Пройдя в ванную, доктор долго, с тщанием умывался. Сменил лезвие на бритвенном станке; не рассчитав усилия, порезался и долго разглядывал пострадавшую скулу в зеркале. Достав из шкафчика бальзам, аккуратно смазал место пореза. Большинство знакомых доктора всегда умывалось в спешке. Можно сказать, на бегу. Впереди маячил обильный сюрпризами день, сотни гомо сапиенсов, близких и далеких, сотрудников, родственников, друзей, врагов и первых встречных ждали, сгорая от нетерпения, мечтая получить возможность столкнуться в вечном круговороте и разлететься, соблюдая лживую строгость орбит. Знакомые доктора спешили внести свою лепту в окружающий хаос, потому и умывались наспех. Границы собственной вселенной, именуемой телом, их интересовали в последнюю очередь, и отнюдь не из самоценности этих границ; они латали кордоны лишь в случае вторжения неприятеля, торопливо выбирая союзников — дантист, хирург, дерматолог…
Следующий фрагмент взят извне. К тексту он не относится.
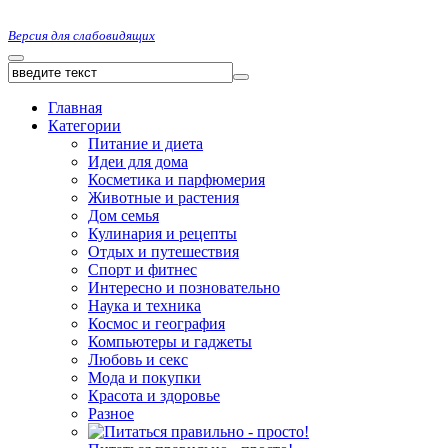
Версия для слабовидящих
Главная
Категории
Питание и диета
Идеи для дома
Косметика и парфюмерия
Животные и растения
Дом семья
Кулинария и рецепты
Отдых и путешествия
Спорт и фитнес
Интересно и позновательно
Наука и техника
Космос и география
Компьютеры и гаджеты
Любовь и секс
Мода и покупки
Красота и здоровье
Разное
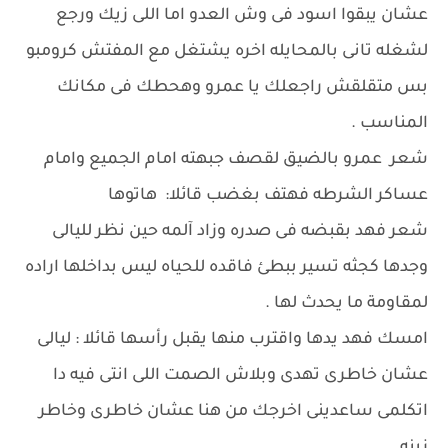
عشان يبقوا اسود فى وش العدو اما اللى زيك ورجع
لشغله تانى بالمحايله اخره يشتغل مع المفتش كرومبو
بس متقلقش راجعلك يا عمرو وهحطك فى مكانك
المناسب .
شعر عمرو بالضيق لقصف جبهته امام الجميع وامام
عساكر الشرطه فهتف بغضب قائلا: هاتوها
شعر فهد بقبضه فى صدره وزاد آلمه حين نظر لليالى
وجدها كجثه تسير ببطئ فاقده للحياه ليس بداخلها اراده
لمقاومة ما يحدث لها .
امسك فهد يدها واقترب منها يقبل رأسها قائلا : ليالى
عشان خاطرى تهدى وبلاش الصمت اللى انتى فيه دا
اتكلمى ساعدينى اخرجك من هنا عشان خاطرى وخاطر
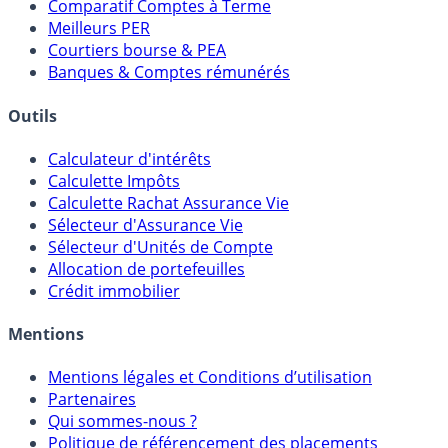
Comparatif Super Livrets
Comparatif Comptes à Terme
Meilleurs PER
Courtiers bourse & PEA
Banques & Comptes rémunérés
Outils
Calculateur d'intérêts
Calculette Impôts
Calculette Rachat Assurance Vie
Sélecteur d'Assurance Vie
Sélecteur d'Unités de Compte
Allocation de portefeuilles
Crédit immobilier
Mentions
Mentions légales et Conditions d’utilisation
Partenaires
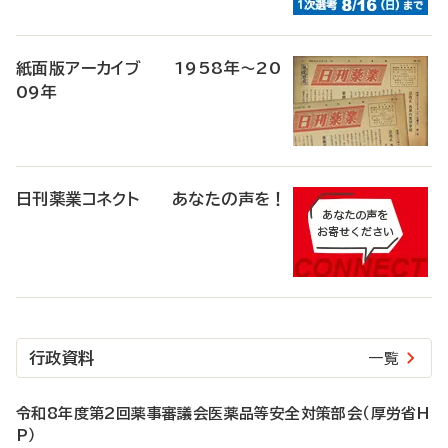
紙面版アーカイブ 1958年～20
09年
日刊薬業コネクト あなたの声を！
行政資料
一覧
令和8年度第2回薬事審議会医薬品等安全対策部会（厚労省H
P）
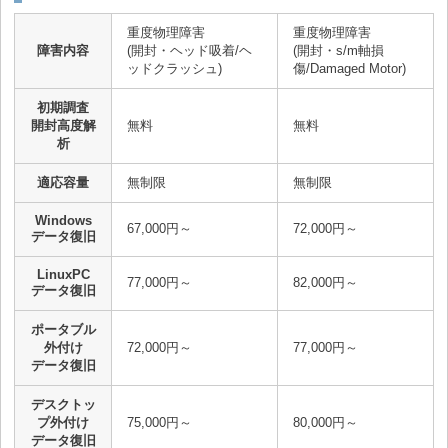
重度物理障害
重度物理障害
障害内容
(開封・ヘッド吸着/ヘ
(開封・s/m軸損
ッドクラッシュ)
傷/Damaged Motor)
初期調査
開封高度解
無料
無料
析
適応容量
無制限
無制限
Windows
67,000円～
72,000円～
データ復旧
LinuxPC
77,000円～
82,000円～
データ復旧
ポータブル
外付け
72,000円～
77,000円～
データ復旧
デスクトッ
プ外付け
75,000円～
80,000円～
データ復旧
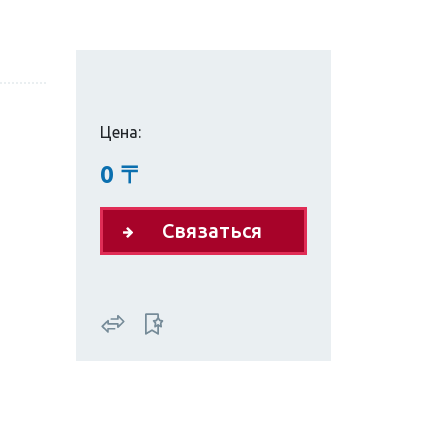
Цена:
0
〒
Связаться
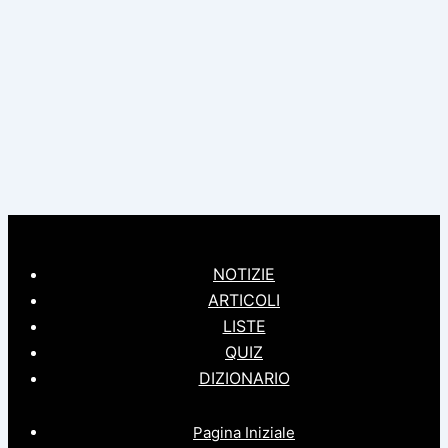
NOTIZIE
ARTICOLI
LISTE
QUIZ
DIZIONARIO
Pagina Iniziale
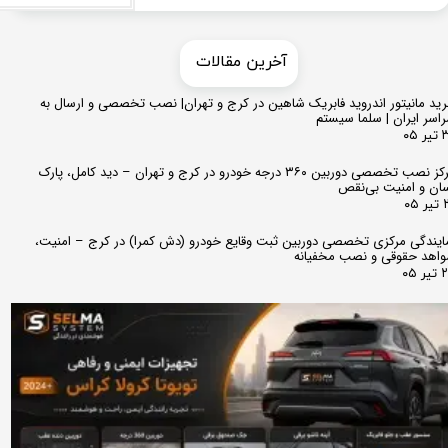
​​آخرین مقالات
ید مانیتور اندروید فابریک شاهین در کرج و تهران| نصب تخصصی و ارسال به
اسر ایران | سلما سیستم
 ۰۵
مرکز نصب تخصصی دوربین ۳۶۰ درجه خودرو در کرج و تهران – دید کامل، پارک
ان و امنیت بی‌نقص
 ۰۵
ایندگی مرکزی تخصصی دوربین ثبت وقایع خودرو (دش کمرا) در کرج – امنیت،
اهد حقوقی و نصب مخفیانه
ر ۰۵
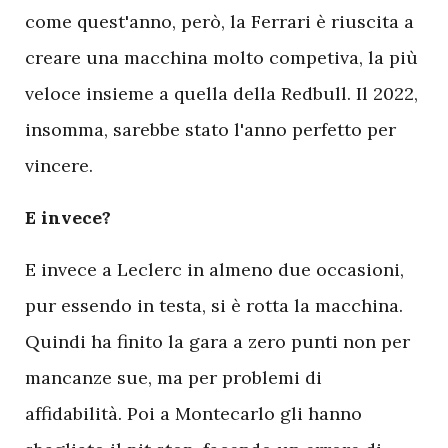
come quest'anno, però, la Ferrari è riuscita a
creare una macchina molto competiva, la più
veloce insieme a quella della Redbull. Il 2022,
insomma, sarebbe stato l'anno perfetto per
vincere.
E invece?
E invece a Leclerc in almeno due occasioni,
pur essendo in testa, si è rotta la macchina.
Quindi ha finito la gara a zero punti non per
mancanze sue, ma per problemi di
affidabilità. Poi a Montecarlo gli hanno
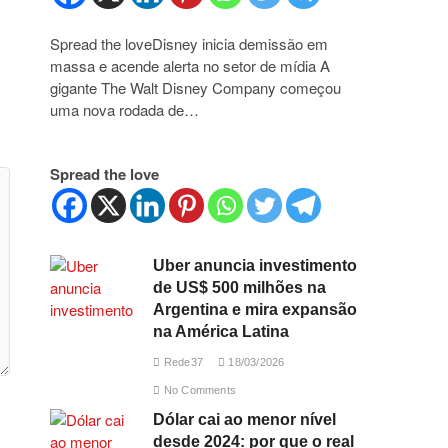
Spread the loveDisney inicia demissão em
massa e acende alerta no setor de mídia A
gigante The Walt Disney Company começou
uma nova rodada de…
Spread the love
Uber anuncia investimento
de US$ 500 milhões na
Argentina e mira expansão
na América Latina
Rede37
18/03/2026
No Comments
Dólar cai ao menor nível
desde 2024: por que o real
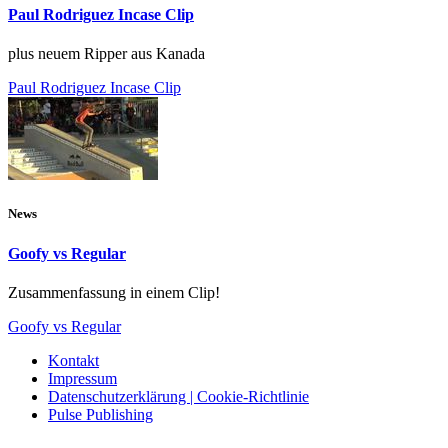
Paul Rodriguez Incase Clip
plus neuem Ripper aus Kanada
Paul Rodriguez Incase Clip
News
Goofy vs Regular
Zusammenfassung in einem Clip!
Goofy vs Regular
Kontakt
Impressum
Datenschutzerklärung | Cookie-Richtlinie
Pulse Publishing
Насухо вытершись махровым полотенцем, в майке и спортивных штанах, провисших на коленях пузырями, доктор прошел в особый кабинет. Он редко принимал гостей, но сюда не пускал никого, даже в виде исключения. Здесь он отдыхал. Здесь его ждал покой: ряды голов из светло-телесного пластика, выстроенные на полках. В цеху по изготовлению манекенов доктора знали и любили — он всегда щедро оплачивал заказы. Мастера даже предлагали изготовление голов по фотографиям или устным портретам, но доктор неизменно отказывался. Его вполне устраивали изначально безликие создания.

Лица — это была его епархия.

"Сегодня мы выбираем лица". Название повести, автор которой, несомненно, пока был жив, хорошо понимал таких людей, как доктор. А когда перестал жить, то начал понимать еще лучше.